I’ve set the trace option to see what part of the queries take the most time, and there’s a lot of “waited Xs for overlapping requests”, but our batches are sent one by one, and there is no overlap inside one batch (all the rows have distinct primary key, no value in the batch will conflict with another one in the same batch), is this expected?

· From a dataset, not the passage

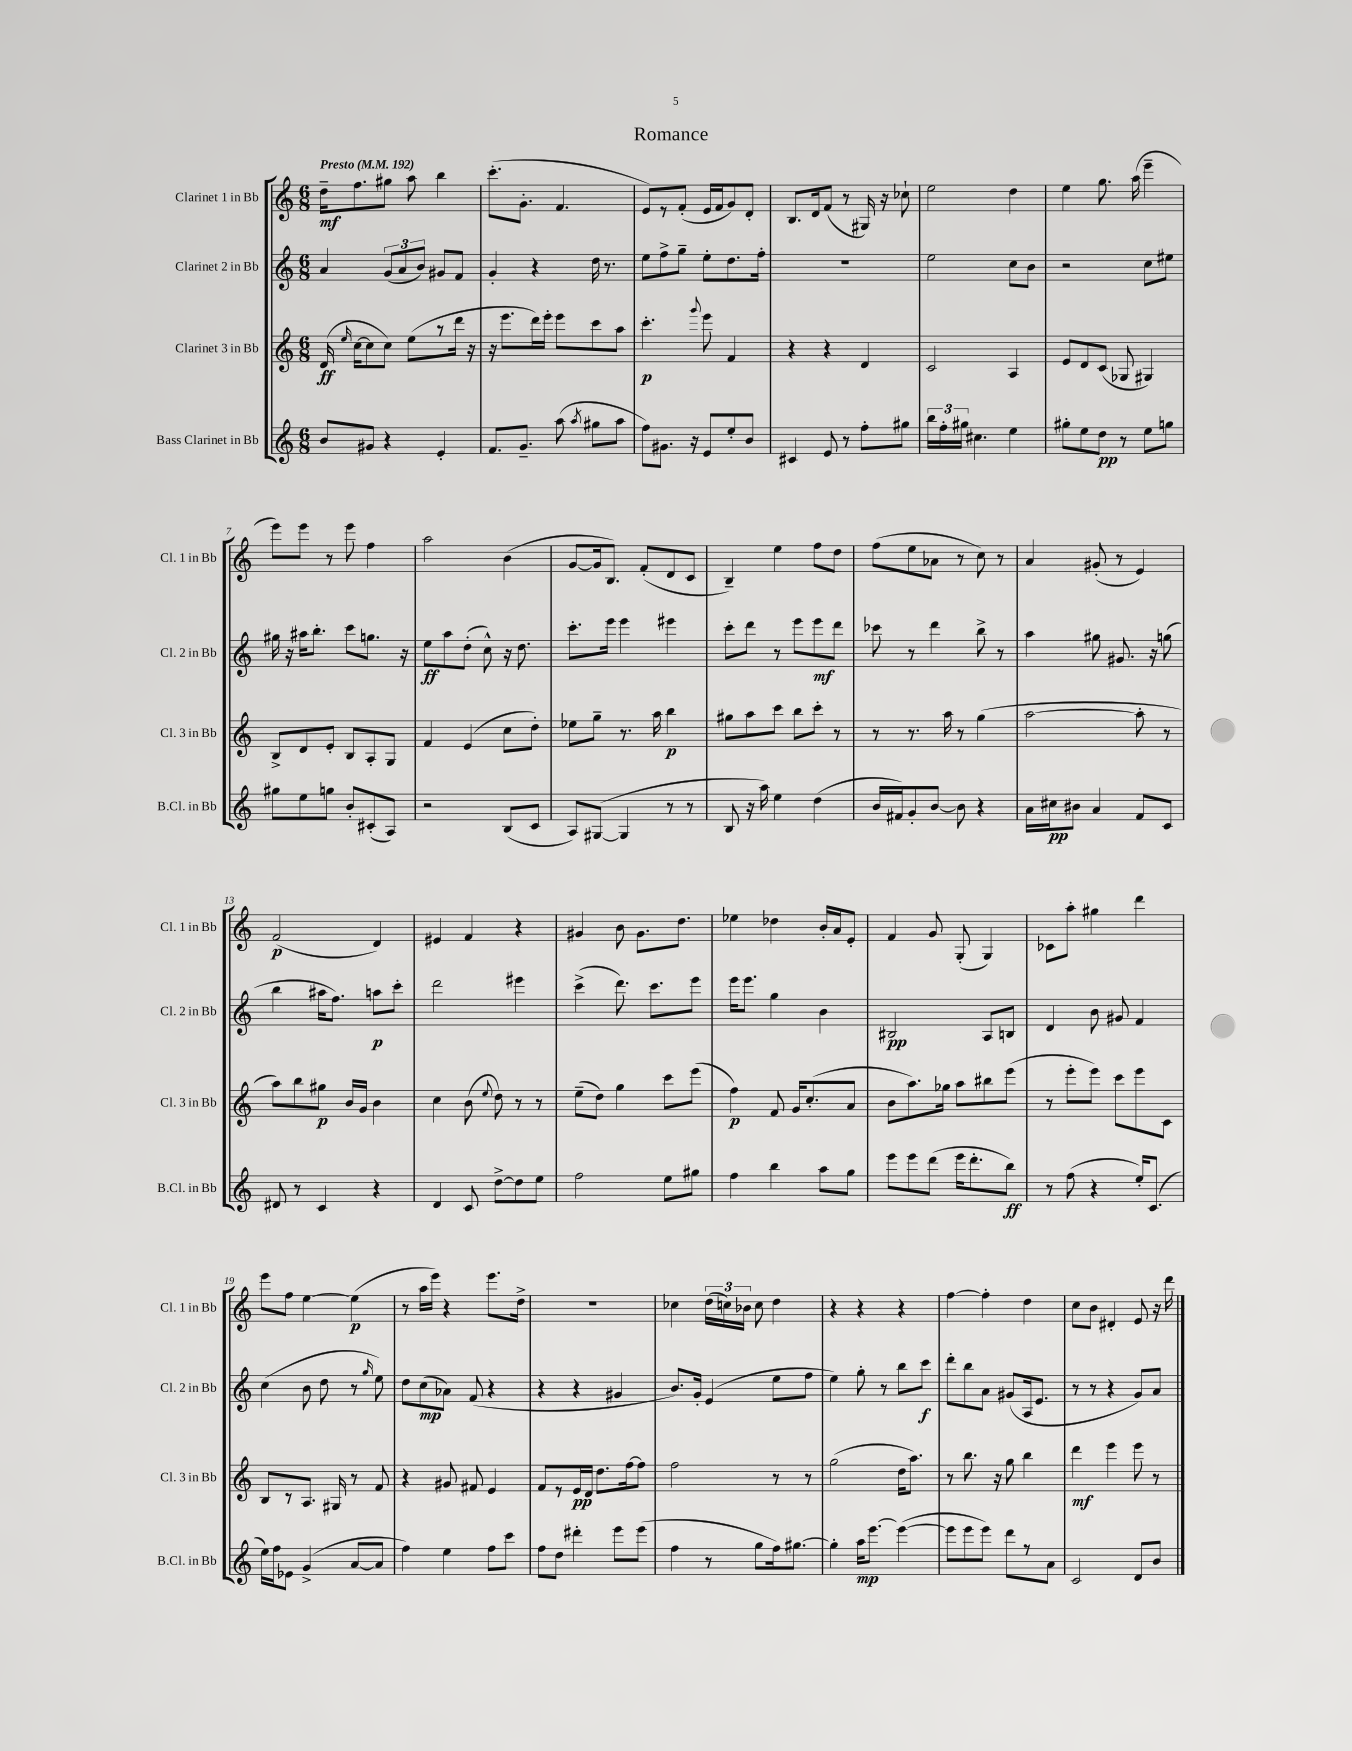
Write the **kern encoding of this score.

How could I possibly increase performance? Spin up more nodes? load balance my write requests? Is there maybe some way that I could hint at cockroach as to what I need to do?

Thanks.


(Tim O'Brien) #2

Hey @CMajeri,

It’s difficult to draw conclusions without specifics, but 40ms per insert is definitely on the long end. To really dig in, we’d need to know:

  • How is the cluster provisioned? (i.e.: # of cores and their speed, available memory, disk type and speed)
  • How many nodes are there? What is the replication factor, and where are the nodes located?
  • What is the schema?

I suspect that you’re running into transaction contention based on the waiting for overlapping requests message. Usually this happens because the primary key is sequential, which means that your throughput is limited by the resources on a single node. But I’ll wait to hear more about your setup before drawing conclusions.


(Chervine Majeri) #3

The cluster is 3 VMs of 10CPUs with 3.1GHz each, 32GB of RAM (for system) with 70% that cockroach can access freely (35% cache, 35% sql queries memory), with 600GB SSD disks (I don’t know about speed, but decent enough).

The replication factor is 3, for 3 VMs.

Initially, the queries were all sent to the same VM.

The schema is this :

(
hash STRING,
idx INT4, 
owner STRING,
marked_hash STRING,
marked_idx INT4 NOT NULL,
timestamp TIMESTAMPTZ,
marked_timestamp TIMESTAMPTZ,
pinned BOOL NOT NULL,
PRIMARY KEY (hash, idx),
INDEX(marked_hash),
INDEX(owner, marked_idx),
INDEX(owner, timestamp),
INDEX(owner, marked_timestamp),
INDEX(pinned, timestamp, marked_idx),
INDEX(pinned, timestamp),
INDEX(owner, pinned)
).

As they get marked, previously unmarked objects are updated with reference to where they were marked, hence the upsert.

I have since updated the way I handle Upserts, and rather than doing INSERT … ON CONFLICT on a large batch, I first run a large transaction with many UPDATE statements, and then one with many INSERT statements with ON CONFLICT DO NOTHING. This seems to work WAY better, with writes being about 10ms each. With my workload, I do not specifically need the upsert to be all atomic so things work out in the end, but it still feels odd.
When I distribute the load parallelly across nodes instead of just sending them to a single one, performance increases even further than that, with a batch of 300 taking less than a second even though the table is more than 100 million rows.

With my “new way” of doing upserts, things go much better, without any query taking longer than a second, but I don’t quite know why just yet.